Begin Data for this task

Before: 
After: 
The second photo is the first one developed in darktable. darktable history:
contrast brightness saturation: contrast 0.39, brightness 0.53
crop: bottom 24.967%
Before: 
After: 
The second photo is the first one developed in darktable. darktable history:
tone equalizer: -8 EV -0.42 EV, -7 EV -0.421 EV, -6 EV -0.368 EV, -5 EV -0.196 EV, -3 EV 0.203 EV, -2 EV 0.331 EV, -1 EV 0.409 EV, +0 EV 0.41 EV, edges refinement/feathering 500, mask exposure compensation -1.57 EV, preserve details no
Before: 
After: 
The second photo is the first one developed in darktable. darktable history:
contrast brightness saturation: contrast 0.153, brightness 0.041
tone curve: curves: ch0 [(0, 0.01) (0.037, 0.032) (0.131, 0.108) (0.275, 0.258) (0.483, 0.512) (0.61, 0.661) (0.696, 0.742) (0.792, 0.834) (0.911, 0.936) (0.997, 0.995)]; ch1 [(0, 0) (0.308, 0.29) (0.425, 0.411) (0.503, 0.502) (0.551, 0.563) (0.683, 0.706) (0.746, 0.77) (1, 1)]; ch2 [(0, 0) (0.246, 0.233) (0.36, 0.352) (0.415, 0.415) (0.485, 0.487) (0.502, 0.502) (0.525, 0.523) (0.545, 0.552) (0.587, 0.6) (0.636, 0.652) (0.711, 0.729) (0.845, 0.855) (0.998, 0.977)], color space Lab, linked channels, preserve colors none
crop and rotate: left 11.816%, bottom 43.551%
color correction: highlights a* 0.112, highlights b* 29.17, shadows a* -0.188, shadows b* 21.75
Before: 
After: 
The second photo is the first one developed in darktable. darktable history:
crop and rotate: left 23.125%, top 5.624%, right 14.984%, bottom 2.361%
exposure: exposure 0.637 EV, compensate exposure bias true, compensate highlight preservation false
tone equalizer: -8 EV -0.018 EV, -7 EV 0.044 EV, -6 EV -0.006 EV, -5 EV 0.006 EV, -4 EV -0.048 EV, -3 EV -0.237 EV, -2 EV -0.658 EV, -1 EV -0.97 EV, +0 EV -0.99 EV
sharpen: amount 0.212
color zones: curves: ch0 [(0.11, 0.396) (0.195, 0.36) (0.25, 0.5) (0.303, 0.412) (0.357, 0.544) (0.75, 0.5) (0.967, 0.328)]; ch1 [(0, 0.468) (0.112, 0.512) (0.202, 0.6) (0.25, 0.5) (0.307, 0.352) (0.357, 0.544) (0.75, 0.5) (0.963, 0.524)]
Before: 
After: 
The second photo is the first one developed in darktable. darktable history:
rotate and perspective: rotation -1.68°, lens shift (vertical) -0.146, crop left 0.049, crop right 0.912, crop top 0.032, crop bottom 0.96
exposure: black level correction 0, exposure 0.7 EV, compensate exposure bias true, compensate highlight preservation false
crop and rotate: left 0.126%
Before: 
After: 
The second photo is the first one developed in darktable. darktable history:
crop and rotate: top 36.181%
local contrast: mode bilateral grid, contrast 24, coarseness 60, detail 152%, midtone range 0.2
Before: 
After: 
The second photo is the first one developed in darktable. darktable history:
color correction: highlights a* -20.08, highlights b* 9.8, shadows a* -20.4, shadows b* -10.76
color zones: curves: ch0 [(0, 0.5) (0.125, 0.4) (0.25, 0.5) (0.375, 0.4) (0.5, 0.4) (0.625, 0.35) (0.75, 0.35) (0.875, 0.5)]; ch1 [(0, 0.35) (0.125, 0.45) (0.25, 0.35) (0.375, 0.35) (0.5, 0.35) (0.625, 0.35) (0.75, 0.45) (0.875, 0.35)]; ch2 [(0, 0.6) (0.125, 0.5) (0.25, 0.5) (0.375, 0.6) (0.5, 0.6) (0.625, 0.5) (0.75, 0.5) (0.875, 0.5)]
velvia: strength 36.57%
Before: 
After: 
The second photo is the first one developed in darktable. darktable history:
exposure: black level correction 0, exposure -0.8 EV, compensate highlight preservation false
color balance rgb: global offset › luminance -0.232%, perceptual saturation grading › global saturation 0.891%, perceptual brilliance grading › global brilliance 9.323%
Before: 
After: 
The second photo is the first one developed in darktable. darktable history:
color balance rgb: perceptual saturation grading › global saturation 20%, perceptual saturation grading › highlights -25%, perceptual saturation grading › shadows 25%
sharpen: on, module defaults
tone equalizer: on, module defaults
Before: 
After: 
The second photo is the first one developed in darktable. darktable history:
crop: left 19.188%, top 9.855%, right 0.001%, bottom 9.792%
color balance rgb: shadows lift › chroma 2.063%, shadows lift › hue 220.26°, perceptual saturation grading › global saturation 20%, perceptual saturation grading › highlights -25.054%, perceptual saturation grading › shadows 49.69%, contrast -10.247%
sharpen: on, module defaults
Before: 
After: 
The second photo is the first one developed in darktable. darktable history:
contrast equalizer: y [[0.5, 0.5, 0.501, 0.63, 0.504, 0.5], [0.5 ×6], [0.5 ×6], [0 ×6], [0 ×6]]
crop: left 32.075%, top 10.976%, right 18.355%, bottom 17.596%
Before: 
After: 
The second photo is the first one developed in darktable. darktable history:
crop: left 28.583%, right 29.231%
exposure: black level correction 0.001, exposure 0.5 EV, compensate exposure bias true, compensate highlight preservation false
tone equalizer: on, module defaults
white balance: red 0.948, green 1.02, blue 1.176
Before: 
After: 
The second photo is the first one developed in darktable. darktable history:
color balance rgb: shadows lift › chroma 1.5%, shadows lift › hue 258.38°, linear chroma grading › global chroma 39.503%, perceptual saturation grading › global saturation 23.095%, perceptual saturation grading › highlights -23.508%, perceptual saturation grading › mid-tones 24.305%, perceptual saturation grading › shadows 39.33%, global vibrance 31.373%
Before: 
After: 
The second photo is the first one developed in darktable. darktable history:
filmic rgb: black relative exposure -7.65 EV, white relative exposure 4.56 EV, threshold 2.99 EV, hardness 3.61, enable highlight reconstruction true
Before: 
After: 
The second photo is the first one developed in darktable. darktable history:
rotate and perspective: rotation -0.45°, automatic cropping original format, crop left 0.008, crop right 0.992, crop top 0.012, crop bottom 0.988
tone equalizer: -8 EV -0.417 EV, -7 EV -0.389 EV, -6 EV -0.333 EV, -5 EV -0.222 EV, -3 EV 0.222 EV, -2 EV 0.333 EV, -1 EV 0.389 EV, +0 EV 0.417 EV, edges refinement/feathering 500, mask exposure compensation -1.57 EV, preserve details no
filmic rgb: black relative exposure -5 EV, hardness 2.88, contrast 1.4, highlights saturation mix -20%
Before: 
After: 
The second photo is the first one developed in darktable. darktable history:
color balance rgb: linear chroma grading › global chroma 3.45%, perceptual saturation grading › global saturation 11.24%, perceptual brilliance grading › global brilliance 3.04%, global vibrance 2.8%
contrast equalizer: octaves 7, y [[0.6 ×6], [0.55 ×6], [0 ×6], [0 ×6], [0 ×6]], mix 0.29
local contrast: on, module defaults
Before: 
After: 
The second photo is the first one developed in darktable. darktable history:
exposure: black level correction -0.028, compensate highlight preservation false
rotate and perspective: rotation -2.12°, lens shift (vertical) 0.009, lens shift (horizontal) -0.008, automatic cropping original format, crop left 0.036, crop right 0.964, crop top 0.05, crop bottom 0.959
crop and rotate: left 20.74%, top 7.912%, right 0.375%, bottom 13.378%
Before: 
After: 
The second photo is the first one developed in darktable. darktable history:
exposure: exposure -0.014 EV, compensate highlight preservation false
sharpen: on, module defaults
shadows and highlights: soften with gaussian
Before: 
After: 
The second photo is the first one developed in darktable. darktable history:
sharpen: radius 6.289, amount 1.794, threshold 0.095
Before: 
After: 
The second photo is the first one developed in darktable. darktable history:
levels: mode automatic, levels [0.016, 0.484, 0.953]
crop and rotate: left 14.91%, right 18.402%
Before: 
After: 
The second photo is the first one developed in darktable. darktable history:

End Data for this task

### Set task
Rewrite the part of the records above that opens at the very first line and closes with the line containing "color zones: curves: ch0 [(0.11, 0.396)", changing "history" to "log" and leaving everything else as it is.

### Finished answer
Before: 
After: 
The second photo is the first one developed in darktable. darktable log:
contrast brightness saturation: contrast 0.39, brightness 0.53
crop: bottom 24.967%
Before: 
After: 
The second photo is the first one developed in darktable. darktable log:
tone equalizer: -8 EV -0.42 EV, -7 EV -0.421 EV, -6 EV -0.368 EV, -5 EV -0.196 EV, -3 EV 0.203 EV, -2 EV 0.331 EV, -1 EV 0.409 EV, +0 EV 0.41 EV, edges refinement/feathering 500, mask exposure compensation -1.57 EV, preserve details no
Before: 
After: 
The second photo is the first one developed in darktable. darktable log:
contrast brightness saturation: contrast 0.153, brightness 0.041
tone curve: curves: ch0 [(0, 0.01) (0.037, 0.032) (0.131, 0.108) (0.275, 0.258) (0.483, 0.512) (0.61, 0.661) (0.696, 0.742) (0.792, 0.834) (0.911, 0.936) (0.997, 0.995)]; ch1 [(0, 0) (0.308, 0.29) (0.425, 0.411) (0.503, 0.502) (0.551, 0.563) (0.683, 0.706) (0.746, 0.77) (1, 1)]; ch2 [(0, 0) (0.246, 0.233) (0.36, 0.352) (0.415, 0.415) (0.485, 0.487) (0.502, 0.502) (0.525, 0.523) (0.545, 0.552) (0.587, 0.6) (0.636, 0.652) (0.711, 0.729) (0.845, 0.855) (0.998, 0.977)], color space Lab, linked channels, preserve colors none
crop and rotate: left 11.816%, bottom 43.551%
color correction: highlights a* 0.112, highlights b* 29.17, shadows a* -0.188, shadows b* 21.75
Before: 
After: 
The second photo is the first one developed in darktable. darktable log:
crop and rotate: left 23.125%, top 5.624%, right 14.984%, bottom 2.361%
exposure: exposure 0.637 EV, compensate exposure bias true, compensate highlight preservation false
tone equalizer: -8 EV -0.018 EV, -7 EV 0.044 EV, -6 EV -0.006 EV, -5 EV 0.006 EV, -4 EV -0.048 EV, -3 EV -0.237 EV, -2 EV -0.658 EV, -1 EV -0.97 EV, +0 EV -0.99 EV
sharpen: amount 0.212
color zones: curves: ch0 [(0.11, 0.396) (0.195, 0.36) (0.25, 0.5) (0.303, 0.412) (0.357, 0.544) (0.75, 0.5) (0.967, 0.328)]; ch1 [(0, 0.468) (0.112, 0.512) (0.202, 0.6) (0.25, 0.5) (0.307, 0.352) (0.357, 0.544) (0.75, 0.5) (0.963, 0.524)]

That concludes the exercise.